### Document excerpt
Clapp will be inducted into the Canadian Baseball Hall of Fame this summer and deservedly so, with an ongoing and decorated career in international baseball for his country. He is serving as Ernie Whitt’s third base coach for this year’s Classic. It's a relationship that goes back to the ‘90s, a decade Clapp bookended with huge successes with the national program. Clapp was a part of the 1991 Canadian national junior team that captured gold on home soil near the 100th meridian in Brandon, and in ‘99, he returned to Manitoba as a member of the Canadian team competing in the Pan American Games being held in Winnipeg.

1991 is the only time Canada has captured the now-named U-18 Baseball World Cup, and the championship was voted as the top moment in Baseball Canada’s 50-year history in 2014. The gold medal game was not televised, so you needed to be among the 5,000 (!) fans that packed the still-best amateur baseball diamond in the country to see the 5-2 win. (photo credit: SaskToday/Jason G. Antonio)

### Task 1
Decide whether each statement below agrees with the passage about Clapp's baseball career. Answer yes or no for each and quote the words from the passage that settle it.
(a) The 1991 gold medal game was shown on television.
(b) Canada won the 1991 gold medal game by a score of 5-2.
(c) The 1999 Pan American Games took place in Winnipeg.
### Task 2
Write the next paragraph of the passage about Clapp's baseball career, picking up after its final sentence.

### Given material
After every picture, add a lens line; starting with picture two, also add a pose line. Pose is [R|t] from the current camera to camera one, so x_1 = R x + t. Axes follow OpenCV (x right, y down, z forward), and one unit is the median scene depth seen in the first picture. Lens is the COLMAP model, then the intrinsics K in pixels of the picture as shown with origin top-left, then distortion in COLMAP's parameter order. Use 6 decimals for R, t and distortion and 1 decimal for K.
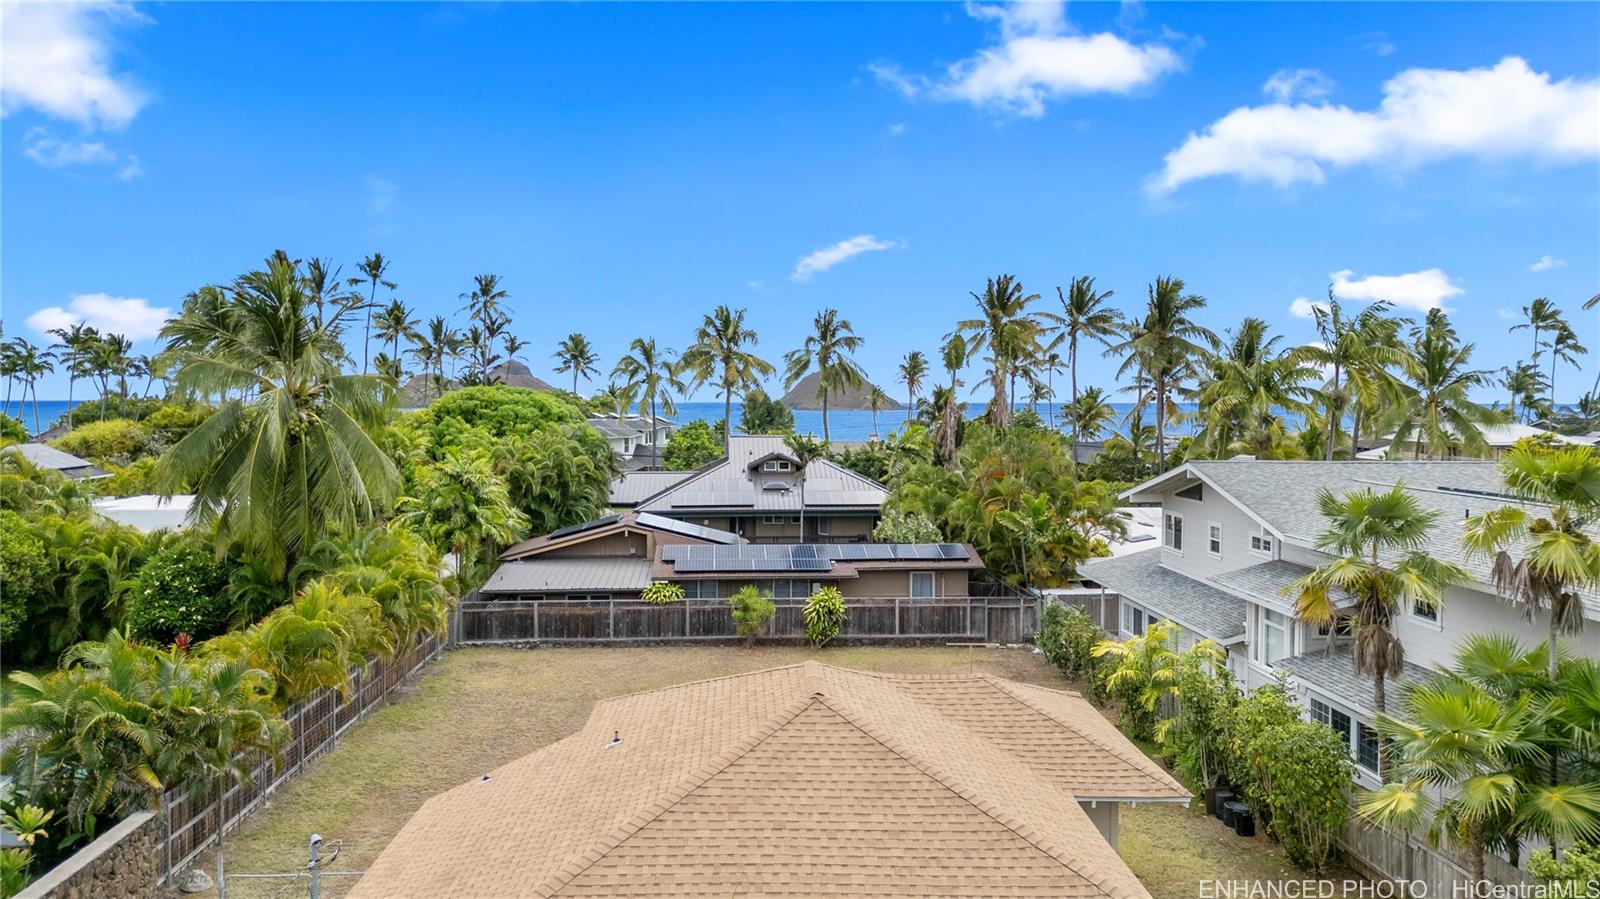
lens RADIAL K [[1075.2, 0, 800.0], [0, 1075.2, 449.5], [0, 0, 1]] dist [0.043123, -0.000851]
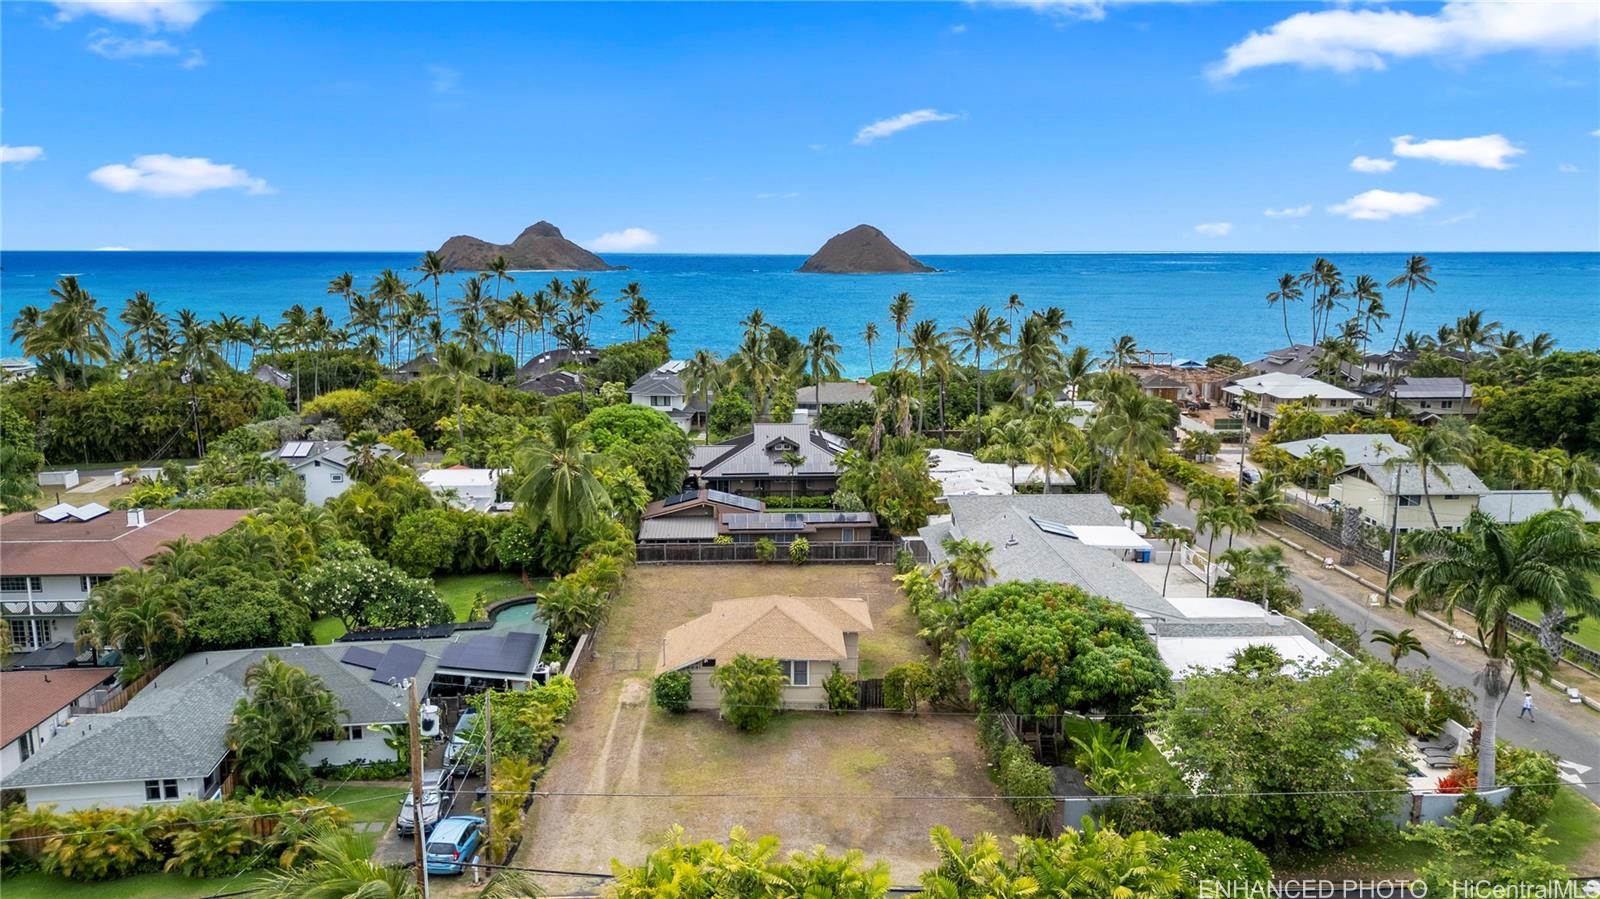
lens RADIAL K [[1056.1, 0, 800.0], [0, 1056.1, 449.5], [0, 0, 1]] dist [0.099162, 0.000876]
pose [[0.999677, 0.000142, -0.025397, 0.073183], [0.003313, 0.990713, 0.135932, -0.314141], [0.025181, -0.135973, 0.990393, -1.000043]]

### Task output 1
(a) No: "The gold medal game was not televised"
(b) Yes: "to see the 5-2 win"
(c) Yes: "the Pan American Games being held in Winnipeg"

### Task output 2
Clapp said the ‘99 Games became a “changing” moment for the national program. Whitt was managing Canada for the first time, and at stake were two spots in the upcoming Sydney Olympics, spots expected to go to the U.S. and Cuba. Clapp was having a good season in the Cardinals’ system at Triple-A Memphis and joined his fellow countrymen in a 16-4 win over Brazil in the new downtown ballpark by The Forks. The next afternoon, Canada faced the Americans in an 11-inning game that took over four hours to play because of that 11th inning.
Things had soured for Canada when Whitt walked to the mound to speak to his pitcher, Chad Ricketts, who just surrendered a home run to give the U.S. a 6-3 lead. Whitt had made a mound visit the previous inning Ricketts pitched, and the crack international umpiring crew ruled the Canadians had to make a pitching change for Whitt’s second-but-actually-first mound visit. A fuming Whitt was ejected and filed a protest that took over a half hour to go unresolved. When play resumed, catcher Andy Stewart stepped up to be the first Canadian hero. With two on and two outs, Stewart hit a game-tying home run and unraveled the Americans, who quickly loaded the bases with two walks and a hit batter. At the plate with a full count, Clapp poked a ball into shallow left, where a miscommunication allowed the Canadians to walk off in victory.
The Canadians finished the round robin undefeated before losing 3-2 to Cuba in the semi-finals. The team missed out on the Olympics but finished strong with a bronze medal win and, more importantly, injected energy into the national team program. Canada advanced to the semi-finals in the 2004 Olympics, and the upcoming WBC would give the program a chance to continue to impress on the international stage.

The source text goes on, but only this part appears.